The analyses under Rule 19 and 24 overlap. In applying Rule 19, a court “must first determine if an absent party is ‘necessary’ to the suit; then if, as here, the party cannot be joined, the court must determine whether the party is ‘indispensible’ so that in ‘equity and good conscience’ the suit should be dismissed.” Makah Indian Tribe v. Verity, 910 F.2d 555, 558 (9th Cir. 1990). Under Rule 19(a)(1), a party may be deemed “required” (i.e., “necessary”) under one of two circumstances. First, a party may be “required” if “in that person’s absence, the court cannot accord complete relief among existing parties.” Fed. R. Civ. P. 19(a)(1)(A); see also Makah, 910 F.2d at 558. Alternatively, a party may be deemed necessary under Rule 19(a)(1) if it “has a legally protected interest in the suit.” Makah, 910 F.2d at 558. “If a legally protected interest exists, the court must further determine whether that interest will be impaired or impeded by the suit.” Id. “Impairment may be minimized if the absent party is adequately represented in the suit.” Id.
Federal common law technically controls the interpretation of water contracts entered into by Reclamation. See Westlands Water Dist. v. United States, 337 F.3d 1092, 1100 (9th Cir. 2003). Courts in turn look to the Restatement of Contracts when deciding questions of federal common law related to contracts. See Pauma Band of Luiseno Mission Indians of Pauma & Yuima Reservation v. California, 813 F.3d 1155, 1163 (9th Cir. 2015) (explaining that courts “often look to the ... Restatement when deciding questions of federal common law”); see also Long Island Sav. Bank, FSB v. United States, 503 F.3d 1234, 1245 (Fed. Cir. 2007) (indicating that “[t]he Restatement of Contracts reflects many of the contract principles of federal common law” and relying on the same to evaluate the difference between “void” and “voidable”). The concepts articulated in Du Four parallel those set forth in the Restatement of Contracts. Restatement (Second) of Contracts § 85 (“... a promise to perform all or part of an antecedent contract of the promisor, previously voidable by him, but not avoided prior to the making of the promise, is binding.”).
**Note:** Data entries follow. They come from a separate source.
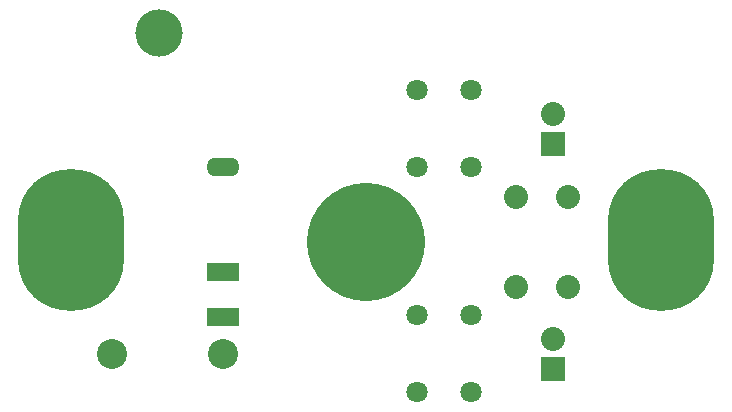
<source format=gbr>
%TF.GenerationSoftware,KiCad,Pcbnew,(6.0.6)*%
%TF.CreationDate,2023-01-22T12:29:42+00:00*%
%TF.ProjectId,SolderSolar,536f6c64-6572-4536-9f6c-61722e6b6963,rev?*%
%TF.SameCoordinates,PX6350ce0PY463f660*%
%TF.FileFunction,Soldermask,Top*%
%TF.FilePolarity,Negative*%
%FSLAX46Y46*%
G04 Gerber Fmt 4.6, Leading zero omitted, Abs format (unit mm)*
G04 Created by KiCad (PCBNEW (6.0.6)) date 2023-01-22 12:29:42*
%MOMM*%
%LPD*%
G01*
G04 APERTURE LIST*
%ADD10R,2.800000X1.600000*%
%ADD11O,2.800000X1.600000*%
%ADD12C,2.540000*%
%ADD13C,2.032000*%
%ADD14C,1.800000*%
%ADD15C,10.010000*%
%ADD16R,2.032000X2.032000*%
%ADD17C,4.000000*%
%ADD18O,9.000000X12.000000*%
G04 APERTURE END LIST*
D10*
%TO.C,C1*%
X13335000Y12700000D03*
D11*
X13335000Y21590000D03*
D10*
X13335000Y8890000D03*
%TD*%
D12*
%TO.C,D1*%
X13335000Y5715000D03*
X3937000Y5715000D03*
%TD*%
D13*
%TO.C,R1*%
X42545000Y19050000D03*
X42545000Y11430000D03*
%TD*%
%TO.C,R2*%
X38100000Y19050000D03*
X38100000Y11430000D03*
%TD*%
D14*
%TO.C,SW1*%
X29790000Y21590000D03*
X34290000Y21590000D03*
X29790000Y28090000D03*
X34290000Y28090000D03*
%TD*%
%TO.C,SW2*%
X29790000Y2540000D03*
X34290000Y2540000D03*
X29790000Y9040000D03*
X34290000Y9040000D03*
%TD*%
D15*
%TO.C,P2*%
X25400000Y15240000D03*
%TD*%
D16*
%TO.C,D2*%
X41275000Y23495000D03*
D13*
X41275000Y26035000D03*
%TD*%
D16*
%TO.C,D3*%
X41275000Y4445000D03*
D13*
X41275000Y6985000D03*
%TD*%
D17*
%TO.C,SC1*%
X7919000Y32881000D03*
D18*
X419000Y15381000D03*
X50419000Y15381000D03*
%TD*%
M02*

</source>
Nor is Hoopa’s citation to 43 U.S.C. § 423e persuasive. (See Doc. 104 at 12.) Section 423e provides that “[n]o water shall be delivered upon the completion of any new project or new division of a project until a contract or contracts in form approved by the Secretary of the Interior shall have been made with an irrigation district or irrigation districts organized ... and the execution of said contract or contracts shall have been confirmed by a decree of a court of competent jurisdiction.” Plaintiff does not even attempt to explain why this language, which applies on its face only to “any new project or new division of a project” governs the WIIN Act Repayment Contracts.
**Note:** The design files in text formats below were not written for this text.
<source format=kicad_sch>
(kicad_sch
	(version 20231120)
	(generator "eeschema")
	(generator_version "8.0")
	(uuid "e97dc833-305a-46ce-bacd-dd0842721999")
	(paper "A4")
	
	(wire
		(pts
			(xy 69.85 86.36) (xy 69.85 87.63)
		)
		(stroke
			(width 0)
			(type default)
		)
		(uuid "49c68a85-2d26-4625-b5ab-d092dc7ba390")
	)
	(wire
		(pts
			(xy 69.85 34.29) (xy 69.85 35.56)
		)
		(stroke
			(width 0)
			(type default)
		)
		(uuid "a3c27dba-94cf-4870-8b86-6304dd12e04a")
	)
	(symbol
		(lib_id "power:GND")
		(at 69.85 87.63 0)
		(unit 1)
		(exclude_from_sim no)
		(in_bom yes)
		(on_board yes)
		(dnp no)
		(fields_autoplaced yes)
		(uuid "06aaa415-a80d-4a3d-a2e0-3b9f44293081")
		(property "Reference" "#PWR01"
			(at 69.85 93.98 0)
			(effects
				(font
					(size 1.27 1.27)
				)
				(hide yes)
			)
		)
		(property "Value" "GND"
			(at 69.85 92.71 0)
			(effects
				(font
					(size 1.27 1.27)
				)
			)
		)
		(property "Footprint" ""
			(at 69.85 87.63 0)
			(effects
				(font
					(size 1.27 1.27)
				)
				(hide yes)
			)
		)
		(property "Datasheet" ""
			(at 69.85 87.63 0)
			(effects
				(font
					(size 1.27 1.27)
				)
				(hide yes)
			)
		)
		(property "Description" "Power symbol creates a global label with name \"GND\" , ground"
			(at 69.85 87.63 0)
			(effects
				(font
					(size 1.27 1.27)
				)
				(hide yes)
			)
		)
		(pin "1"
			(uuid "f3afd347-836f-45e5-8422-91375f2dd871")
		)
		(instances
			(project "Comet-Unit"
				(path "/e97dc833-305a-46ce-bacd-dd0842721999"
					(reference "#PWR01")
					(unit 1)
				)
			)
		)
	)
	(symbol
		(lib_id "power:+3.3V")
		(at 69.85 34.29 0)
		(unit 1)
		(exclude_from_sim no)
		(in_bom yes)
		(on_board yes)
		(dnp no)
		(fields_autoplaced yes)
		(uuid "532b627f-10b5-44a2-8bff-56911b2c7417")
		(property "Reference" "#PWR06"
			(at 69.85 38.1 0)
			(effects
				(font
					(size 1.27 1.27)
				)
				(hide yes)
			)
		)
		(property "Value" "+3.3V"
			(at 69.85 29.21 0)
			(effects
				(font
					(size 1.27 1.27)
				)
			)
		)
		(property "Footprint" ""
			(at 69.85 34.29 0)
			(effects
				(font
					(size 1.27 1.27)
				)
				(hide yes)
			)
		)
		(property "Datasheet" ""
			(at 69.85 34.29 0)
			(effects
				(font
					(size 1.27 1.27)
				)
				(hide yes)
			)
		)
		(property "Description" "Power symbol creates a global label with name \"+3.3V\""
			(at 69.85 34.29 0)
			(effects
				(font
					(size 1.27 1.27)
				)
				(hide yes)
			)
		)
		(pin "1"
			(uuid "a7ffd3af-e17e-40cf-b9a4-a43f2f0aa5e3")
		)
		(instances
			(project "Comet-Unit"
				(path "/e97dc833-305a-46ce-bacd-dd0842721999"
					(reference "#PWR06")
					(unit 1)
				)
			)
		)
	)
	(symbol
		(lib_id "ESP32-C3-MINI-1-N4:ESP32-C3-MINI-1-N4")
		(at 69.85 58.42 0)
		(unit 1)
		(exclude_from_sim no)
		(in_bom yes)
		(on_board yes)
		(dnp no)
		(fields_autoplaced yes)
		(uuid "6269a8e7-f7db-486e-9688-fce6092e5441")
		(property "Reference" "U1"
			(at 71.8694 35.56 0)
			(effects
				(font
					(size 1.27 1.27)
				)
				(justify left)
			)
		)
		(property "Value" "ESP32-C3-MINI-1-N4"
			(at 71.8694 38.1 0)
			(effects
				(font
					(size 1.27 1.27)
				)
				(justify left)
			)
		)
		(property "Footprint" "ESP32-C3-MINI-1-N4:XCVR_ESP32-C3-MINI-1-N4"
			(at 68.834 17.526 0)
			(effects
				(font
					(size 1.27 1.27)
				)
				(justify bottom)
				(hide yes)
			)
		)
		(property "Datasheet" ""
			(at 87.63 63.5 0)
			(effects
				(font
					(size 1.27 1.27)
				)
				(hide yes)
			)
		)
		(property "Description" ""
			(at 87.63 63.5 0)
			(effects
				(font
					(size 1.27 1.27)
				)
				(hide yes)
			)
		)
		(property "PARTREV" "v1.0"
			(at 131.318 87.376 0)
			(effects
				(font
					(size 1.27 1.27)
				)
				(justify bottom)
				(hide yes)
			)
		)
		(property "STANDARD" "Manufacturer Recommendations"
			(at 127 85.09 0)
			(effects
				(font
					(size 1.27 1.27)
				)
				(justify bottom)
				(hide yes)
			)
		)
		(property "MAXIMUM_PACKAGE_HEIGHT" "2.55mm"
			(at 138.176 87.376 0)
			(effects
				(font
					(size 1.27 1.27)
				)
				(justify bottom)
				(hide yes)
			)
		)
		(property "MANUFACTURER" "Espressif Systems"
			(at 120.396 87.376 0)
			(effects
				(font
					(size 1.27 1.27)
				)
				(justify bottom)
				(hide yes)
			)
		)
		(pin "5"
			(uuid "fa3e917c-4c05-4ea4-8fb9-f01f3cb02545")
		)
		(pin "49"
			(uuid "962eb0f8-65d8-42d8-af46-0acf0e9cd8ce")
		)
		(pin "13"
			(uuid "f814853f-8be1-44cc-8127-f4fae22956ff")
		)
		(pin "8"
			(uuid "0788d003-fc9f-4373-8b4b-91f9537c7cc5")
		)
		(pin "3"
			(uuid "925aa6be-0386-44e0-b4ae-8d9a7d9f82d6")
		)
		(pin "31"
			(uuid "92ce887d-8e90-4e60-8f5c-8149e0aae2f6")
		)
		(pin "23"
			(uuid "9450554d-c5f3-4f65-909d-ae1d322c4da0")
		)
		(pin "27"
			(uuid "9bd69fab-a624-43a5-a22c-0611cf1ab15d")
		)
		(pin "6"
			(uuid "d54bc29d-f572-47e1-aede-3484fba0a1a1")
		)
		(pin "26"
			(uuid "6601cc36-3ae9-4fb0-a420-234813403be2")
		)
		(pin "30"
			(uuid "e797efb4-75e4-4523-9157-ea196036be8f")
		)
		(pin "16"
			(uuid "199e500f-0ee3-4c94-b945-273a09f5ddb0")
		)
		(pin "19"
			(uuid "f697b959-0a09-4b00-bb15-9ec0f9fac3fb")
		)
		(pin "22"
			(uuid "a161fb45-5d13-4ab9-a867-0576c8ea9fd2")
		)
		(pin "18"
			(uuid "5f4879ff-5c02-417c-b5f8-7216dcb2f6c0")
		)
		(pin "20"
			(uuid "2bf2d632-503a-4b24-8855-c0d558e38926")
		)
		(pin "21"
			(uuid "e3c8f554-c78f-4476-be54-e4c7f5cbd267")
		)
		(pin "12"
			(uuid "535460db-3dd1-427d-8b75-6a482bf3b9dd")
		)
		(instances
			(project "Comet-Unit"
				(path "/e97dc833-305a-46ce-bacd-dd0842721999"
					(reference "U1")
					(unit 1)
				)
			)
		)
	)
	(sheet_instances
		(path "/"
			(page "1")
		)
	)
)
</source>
To the extent Hoopa is advancing a technical argument that intervention should be denied because the motion was not accompanied by a proposed pleading, that argument is without merit in light of the facts that (a) Westlands’ prior motions to intervene attached a proposed pleading, and (b) the basis for intervention is clear from Westlands’ current motion. See Beckman Indus., Inc. v. Int’l Ins. Co., 966 F.2d 470, 474 (9th Cir. 1992) (pleading not required where court was otherwise apprised of grounds for intervention).